> _To-do item_
Gather every line of the data below that contains the word "Perkuat", copying each line in full.

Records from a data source
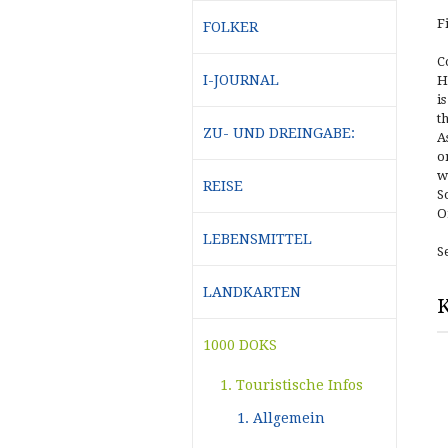
F
FOLKER
C
I-JOURNAL
H
i
t
ZU- UND DREINGABE:
A
o
w
REISE
S
O
LEBENSMITTEL
S
LANDKARTEN
K
1000 DOKS
1. Touristische Infos
1. Allgemein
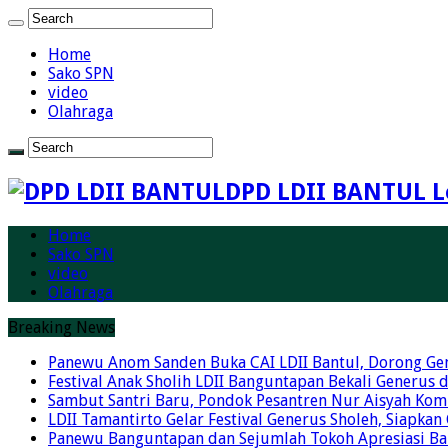
Home
Sako SPN
video
Olahraga
DPD LDII BANTUL L
Home
Sako SPN
video
Olahraga
Breaking News
Panewu Anom Sanden Buka CAI LDII Bantul, Dorong Ge
Festival Anak Sholih LDII Banguntapan Bekali Generus
Sambut Santri Baru, Pondok Pesantren Nur Aisyah Komi
LDII Tamantirto Gelar Festival Generus Sholeh, Siapkan
Panewu Banguntapan dan Sejumlah Tokoh Apresiasi Baza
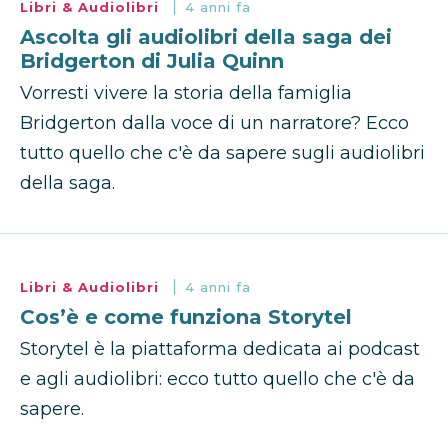
Libri & Audiolibri
4 anni fa
Ascolta gli audiolibri della saga dei
Bridgerton di Julia Quinn
Vorresti vivere la storia della famiglia
Bridgerton dalla voce di un narratore? Ecco
tutto quello che c'è da sapere sugli audiolibri
della saga.
Libri & Audiolibri
4 anni fa
Cos’è e come funziona Storytel
Storytel è la piattaforma dedicata ai podcast
e agli audiolibri: ecco tutto quello che c'è da
sapere.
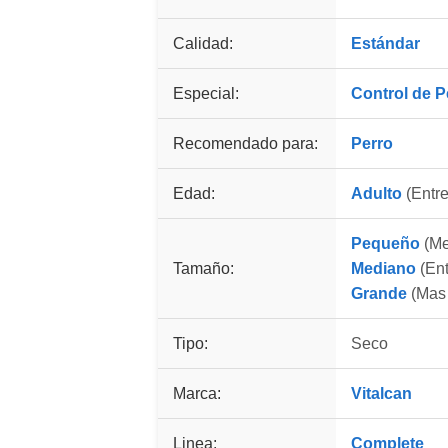
Calidad:
Estándar
Especial:
Control de 
Recomendado para:
Perro
Edad:
Adulto
(Entre
Pequeño
(Me
Tamaño:
Mediano
(Ent
Grande
(Mas 
Tipo:
Seco
Marca:
Vitalcan
Linea:
Complete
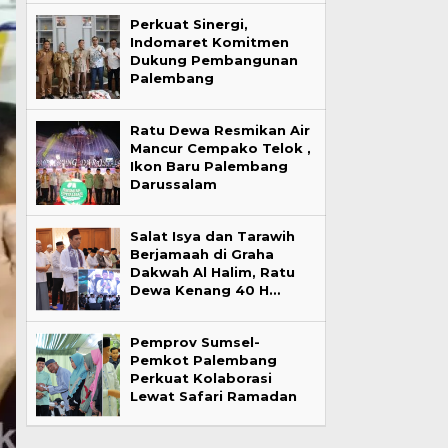
Perkuat Sinergi,
Indomaret Komitmen
Dukung Pembangunan
Palembang
Ratu Dewa Resmikan Air
Mancur Cempako Telok ,
Ikon Baru Palembang
Darussalam
Salat Isya dan Tarawih
Berjamaah di Graha
Dakwah Al Halim, Ratu
Dewa Kenang 40 H…
Pemprov Sumsel-
Pemkot Palembang
Perkuat Kolaborasi
Lewat Safari Ramadan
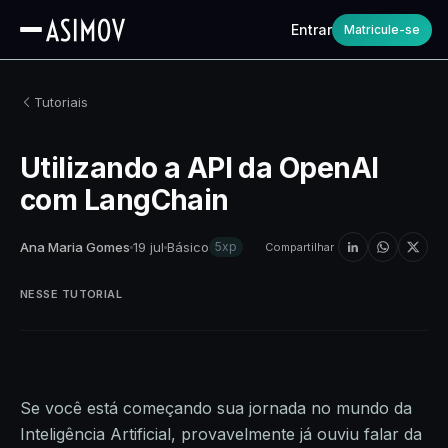
Entrar
Matricule-se
Tutoriais
Utilizando a API da OpenAI
com LangChain
Ana Maria Gomes
19 jul
Básico
5xp
Compartilhar
NESSE TUTORIAL
Se você está começando sua jornada no mundo da
Inteligência Artificial, provavelmente já ouviu falar da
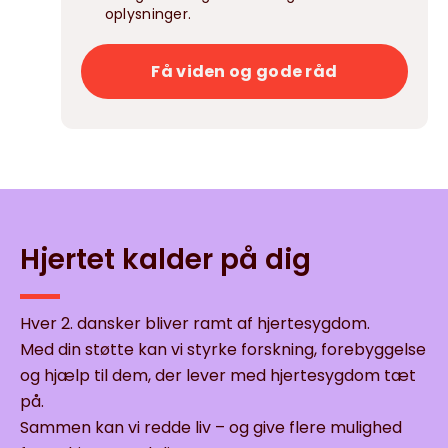
oplysninger.
Få viden og gode råd
Hjertet kalder på dig
Hver 2. dansker bliver ramt af hjertesygdom.
Med din støtte kan vi styrke forskning, forebyggelse
og hjælp til dem, der lever med hjertesygdom tæt
på.
Sammen kan vi redde liv – og give flere mulighed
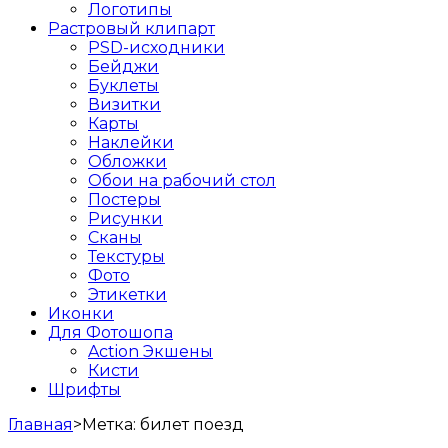
Логотипы
Растровый клипарт
PSD-исходники
Бейджи
Буклеты
Визитки
Карты
Наклейки
Обложки
Обои на рабочий стол
Постеры
Рисунки
Сканы
Текстуры
Фото
Этикетки
Иконки
Для Фотошопа
Action Экшены
Кисти
Шрифты
Главная
>
Метка:
билет поезд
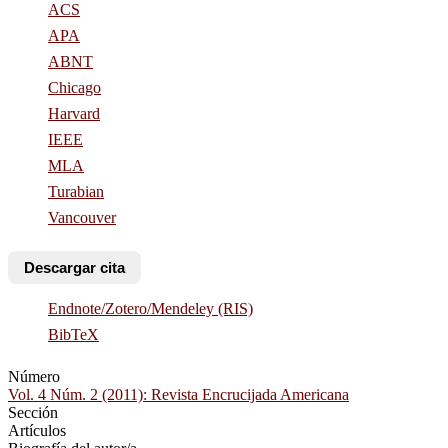
ACS
APA
ABNT
Chicago
Harvard
IEEE
MLA
Turabian
Vancouver
Descargar cita
Endnote/Zotero/Mendeley (RIS)
BibTeX
Número
Vol. 4 Núm. 2 (2011): Revista Encrucijada Americana
Sección
Artículos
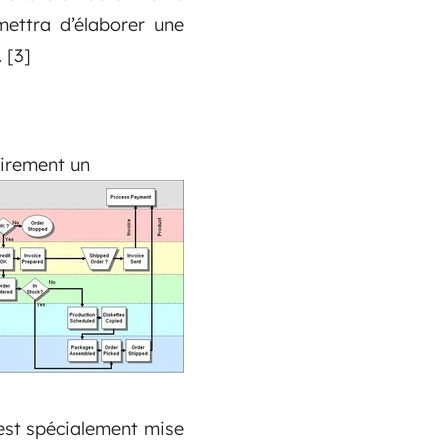
mettra d’élaborer une
.
[3]
irement un
 est spécialement mise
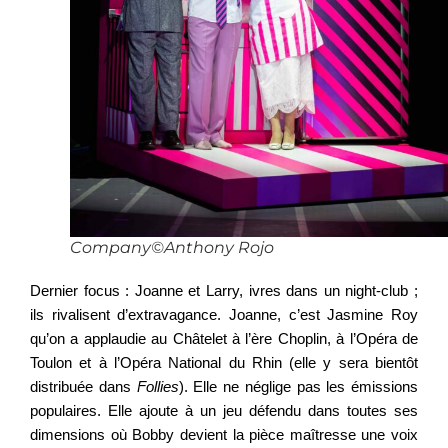
Company©Anthony Rojo
Dernier focus : Joanne et Larry, ivres dans un night-club ;
ils rivalisent d’extravagance. Joanne, c’est Jasmine Roy
qu’on a applaudie au Châtelet à l’ère Choplin, à l’Opéra de
Toulon et à l’Opéra National du Rhin (elle y sera bientôt
distribuée dans
Follies
). Elle ne néglige pas les émissions
populaires. Elle ajoute à un jeu défendu dans toutes ses
dimensions où Bobby devient la pièce maîtresse une voix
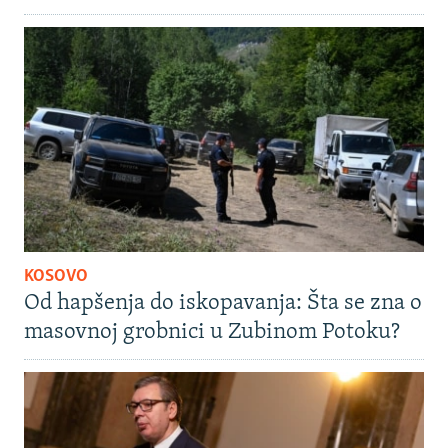
KOSOVO
Od hapšenja do iskopavanja: Šta se zna o
masovnoj grobnici u Zubinom Potoku?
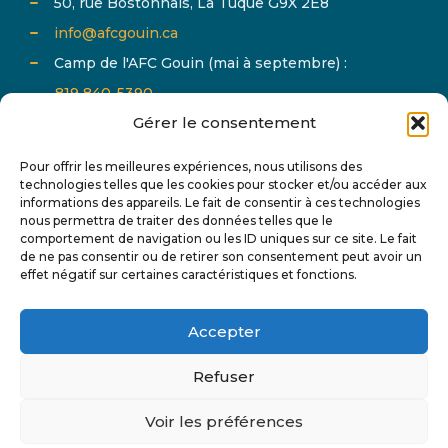
50, rue Bostonnais, La Tuque G9X 2E8
info@afcgouin.ca
Camp de l'AFC Gouin (mai à septembre) :
819 840-5390
Gérer le consentement
Pour offrir les meilleures expériences, nous utilisons des
technologies telles que les cookies pour stocker et/ou accéder aux
informations des appareils. Le fait de consentir à ces technologies
nous permettra de traiter des données telles que le
comportement de navigation ou les ID uniques sur ce site. Le fait
Abonnez-vous à notre infolettre et suivez-nous sur
de ne pas consentir ou de retirer son consentement peut avoir un
effet négatif sur certaines caractéristiques et fonctions.
les réseaux sociaux pour tout connaître de l'actualité
de AFC Gouin.
Accepter
Refuser
Voir les préférences
© 2024 AFC Gouin - Tous droits réservés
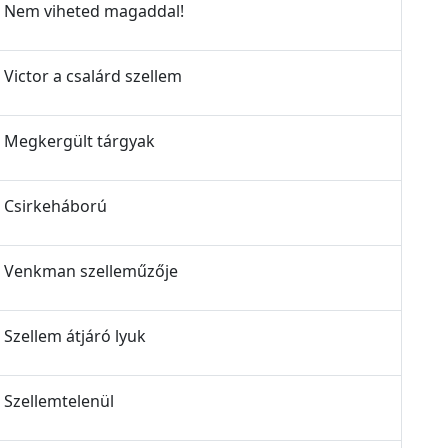
z - Nem viheted magaddal!
- Victor a csalárd szellem
 - Megkergült tárgyak
 - Csirkeháború
z - Venkman szelleműzője
- Szellem átjáró lyuk
- Szellemtelenül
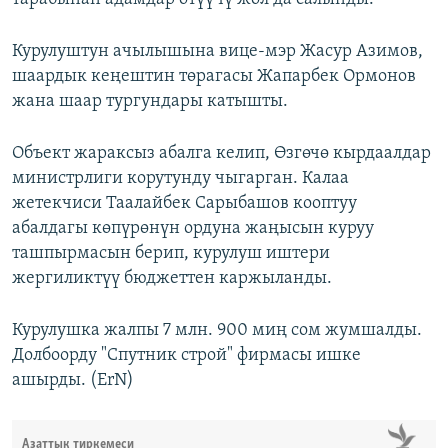
Курулуштун ачылышына вице-мэр Жасур Азимов,
шаардык кеңештин төрагасы Жапарбек Ормонов
жана шаар тургундары катышты.
Объект жараксыз абалга келип, Өзгөчө кырдаалдар
министрлиги корутунду чыгарган. Калаа
жетекчиси Таалайбек Сарыбашов кооптуу
абалдагы көпүрөнүн ордуна жаңысын куруу
ташпырмасын берип, курулуш иштери
жергиликтүү бюджеттен каржыланды.
Курулушка жалпы 7 млн. 900 миң сом жумшалды.
Долбоорду "Спутник строй" фирмасы ишке
ашырды. (ErN)
Азаттык тиркемеси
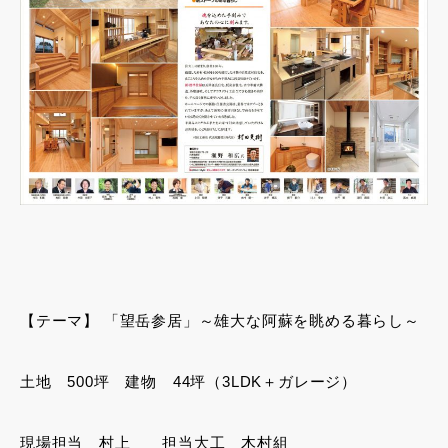
【テーマ】 「望岳参居」～雄大な阿蘇を眺める暮らし～
土地 500坪 建物 44坪（3LDK＋ガレージ）
現場担当 村上 担当大工 木村組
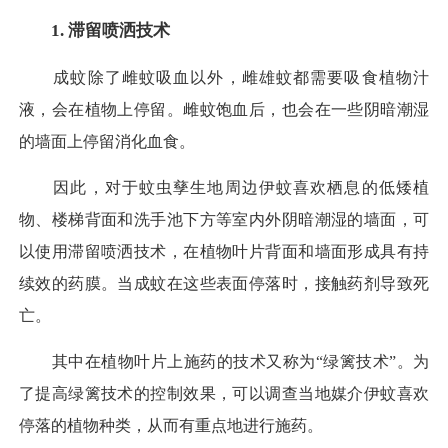
1. 滞留喷洒技术
成蚊除了雌蚊吸血以外，雌雄蚊都需要吸食植物汁
液，会在植物上停留。雌蚊饱血后，也会在一些阴暗潮湿
的墙面上停留消化血食。
因此，对于蚊虫孳生地周边伊蚊喜欢栖息的低矮植
物、楼梯背面和洗手池下方等室内外阴暗潮湿的墙面，可
以使用滞留喷洒技术，在植物叶片背面和墙面形成具有持
续效的药膜。当成蚊在这些表面停落时，接触药剂导致死
亡。
其中在植物叶片上施药的技术又称为“绿篱技术”。为
了提高绿篱技术的控制效果，可以调查当地媒介伊蚊喜欢
停落的植物种类，从而有重点地进行施药。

> _Output of the task_
Perkuat Sinergi,
Perkuat Kolaborasi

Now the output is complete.